● **Cosa fare**:
1. Nel testo sui cibi alternativi, riscrivi il tratto da "Sarà una strada" fino a "mancare i quattrini.", cambiando "quattrini" in "soldi".
2. Scrivi il seguito del testo sui cibi alternativi, partendo da dove si interrompe.

● **Brano di partenza**:
"""

C’è business oltre l’etica
Ma la scommessa va oltre l’etica e le preferenze di gusto. Fa (o vorrebbe fare) irruzione sul mercato sfidando faccia a faccia le big company: “Faremo la stessa cosa più gustosa, meno costosa e senza contribuire all’esplosione mondiale della richiesta di carne o di altri derivati animali” sembra essere il messaggio-chiave di questa flottiglia di tecnogastronomi. D’altronde, Nutrire il pianeta non è solo il tema dell’Expo milanese ma anche la sfida che ci aspetta nel prossimo mezzo secolo. È proprio nell’aumento della popolazione mondiale, lanciata oltre i nove miliardi di individui, e una produzione che crescerà del 70% (lo dice la Fao), che i nuovi inventori dei cibi impossibili vedono la loro fetta di business.
La loro sfida non è fare proseliti ma clienti
Le startup, infatti, devono avere senso e un modello coerente su cui crescere. O almeno, lo dicevo, scommettere. A un certo punto la loro sfida non può più essere fare proseliti ma clienti. In questo caso, gente che preferirà uova e carni derivate da piante e vegetali non perché evitino quegli ingredienti nella loro dieta quotidiana ma proprio perché ne vanno ghiotti. C’è un ribaltamento totale, dietro questo assunto.
Sarà una strada difficile. È vero, alcuni risultati messi a segno da Hampton Creek – già sbarcata con Just Mayo e Just Cookies in catene Usa come Whole Foods, Hellmann’s, Chips Ahoy, Walmart, Target e Dollar Tree – fanno ben sperare. Così come i fortissimi investimenti dei soliti guru della Silicon Valley, da Bill Gates a Peter Thiels fino al multimiliardario asiatico Li Ka-shing di Horizons o, più di recente per Modern Meadow, all’impero dei Rockefeller, non faranno mancare i quattrini.

"""

● **Righe del dataset**:
"""

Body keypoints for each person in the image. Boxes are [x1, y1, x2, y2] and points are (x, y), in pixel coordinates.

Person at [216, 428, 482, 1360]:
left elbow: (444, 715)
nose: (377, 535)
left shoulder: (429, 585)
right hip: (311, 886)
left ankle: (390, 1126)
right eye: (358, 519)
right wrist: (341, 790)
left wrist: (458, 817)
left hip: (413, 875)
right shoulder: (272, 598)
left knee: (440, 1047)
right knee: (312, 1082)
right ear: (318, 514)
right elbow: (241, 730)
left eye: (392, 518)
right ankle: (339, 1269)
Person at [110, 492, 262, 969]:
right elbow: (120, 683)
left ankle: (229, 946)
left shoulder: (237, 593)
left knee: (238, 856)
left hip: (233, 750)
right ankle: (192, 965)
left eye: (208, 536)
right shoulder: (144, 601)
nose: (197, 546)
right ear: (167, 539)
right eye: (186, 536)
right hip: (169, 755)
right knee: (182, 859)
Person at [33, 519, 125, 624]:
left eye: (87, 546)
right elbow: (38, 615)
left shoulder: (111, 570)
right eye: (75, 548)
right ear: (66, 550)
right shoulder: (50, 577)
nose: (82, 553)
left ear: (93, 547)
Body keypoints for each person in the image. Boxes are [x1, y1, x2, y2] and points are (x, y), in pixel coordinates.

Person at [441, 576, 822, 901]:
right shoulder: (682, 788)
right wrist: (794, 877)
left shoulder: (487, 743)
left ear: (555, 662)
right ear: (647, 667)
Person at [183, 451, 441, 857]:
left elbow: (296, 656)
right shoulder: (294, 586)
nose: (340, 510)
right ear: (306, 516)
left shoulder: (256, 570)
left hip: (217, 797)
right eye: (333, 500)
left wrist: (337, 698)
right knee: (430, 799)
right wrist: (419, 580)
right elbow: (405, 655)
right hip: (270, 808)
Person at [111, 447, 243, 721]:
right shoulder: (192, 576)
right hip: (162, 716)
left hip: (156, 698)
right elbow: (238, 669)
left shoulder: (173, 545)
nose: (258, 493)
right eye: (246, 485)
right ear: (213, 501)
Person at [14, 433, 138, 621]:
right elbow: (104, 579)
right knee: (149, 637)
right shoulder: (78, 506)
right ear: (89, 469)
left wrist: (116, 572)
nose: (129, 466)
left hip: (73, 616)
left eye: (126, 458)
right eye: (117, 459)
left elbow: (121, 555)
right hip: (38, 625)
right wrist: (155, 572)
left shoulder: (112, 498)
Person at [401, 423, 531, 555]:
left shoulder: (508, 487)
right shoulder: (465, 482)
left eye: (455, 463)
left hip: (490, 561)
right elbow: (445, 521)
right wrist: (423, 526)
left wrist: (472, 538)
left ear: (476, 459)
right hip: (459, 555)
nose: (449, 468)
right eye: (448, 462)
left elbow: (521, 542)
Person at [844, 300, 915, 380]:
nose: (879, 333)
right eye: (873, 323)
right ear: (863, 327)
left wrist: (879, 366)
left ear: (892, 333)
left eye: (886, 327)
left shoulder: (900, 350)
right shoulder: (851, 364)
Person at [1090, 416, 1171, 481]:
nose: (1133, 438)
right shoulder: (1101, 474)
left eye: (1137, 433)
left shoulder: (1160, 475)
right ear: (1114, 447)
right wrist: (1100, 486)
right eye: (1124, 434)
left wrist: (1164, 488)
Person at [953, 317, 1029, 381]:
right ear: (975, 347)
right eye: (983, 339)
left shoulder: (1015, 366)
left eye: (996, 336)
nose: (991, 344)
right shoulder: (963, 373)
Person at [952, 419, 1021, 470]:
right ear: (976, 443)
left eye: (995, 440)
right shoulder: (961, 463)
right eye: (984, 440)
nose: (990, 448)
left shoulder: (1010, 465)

"""

● **Risposte per compito**:
1.
Sarà una strada difficile. È vero, alcuni risultati messi a segno da Hampton Creek – già sbarcata con Just Mayo e Just Cookies in catene Usa come Whole Foods, Hellmann’s, Chips Ahoy, Walmart, Target e Dollar Tree – fanno ben sperare. Così come i fortissimi investimenti dei soliti guru della Silicon Valley, da Bill Gates a Peter Thiels fino al multimiliardario asiatico Li Ka-shing di Horizons o, più di recente per Modern Meadow, all’impero dei Rockefeller, non faranno mancare i soldi.

2.
Anche se, come nel caso delle mense di Boeing, HP, Lucasfilms o Google, che servono quei prodotti, c’è ancora un retrogusto vagamente ethic food che invece i fondatori dicono non voler cavalcare per affascinare gli onnivori patentati. “Il burger migliora di settimana in settimana – ha raccontato Brown, al vertice di un team di 50 fra agricoltori, biologi e ricercatori – siamo a un punto in cui non importa se sei uno chef o un imprenditore, non riuscirai comunque a capire cosa stai masticando. In pratica, la carne è talmente simile all’originale che se non ti avvisano pensi di mangiare del vero manzo argentino. E invece è realizzato a partire dall’eme, un complesso chimico contentente un atomo di ferro, presente nell’emoglobina, ricavabile però anche dalle radici dei legumi. Hampton Creek usa invece proteine presenti nel pisello giallo canadese e in una varietà statunitense di sorgo per produrre una replica di uova di gallina.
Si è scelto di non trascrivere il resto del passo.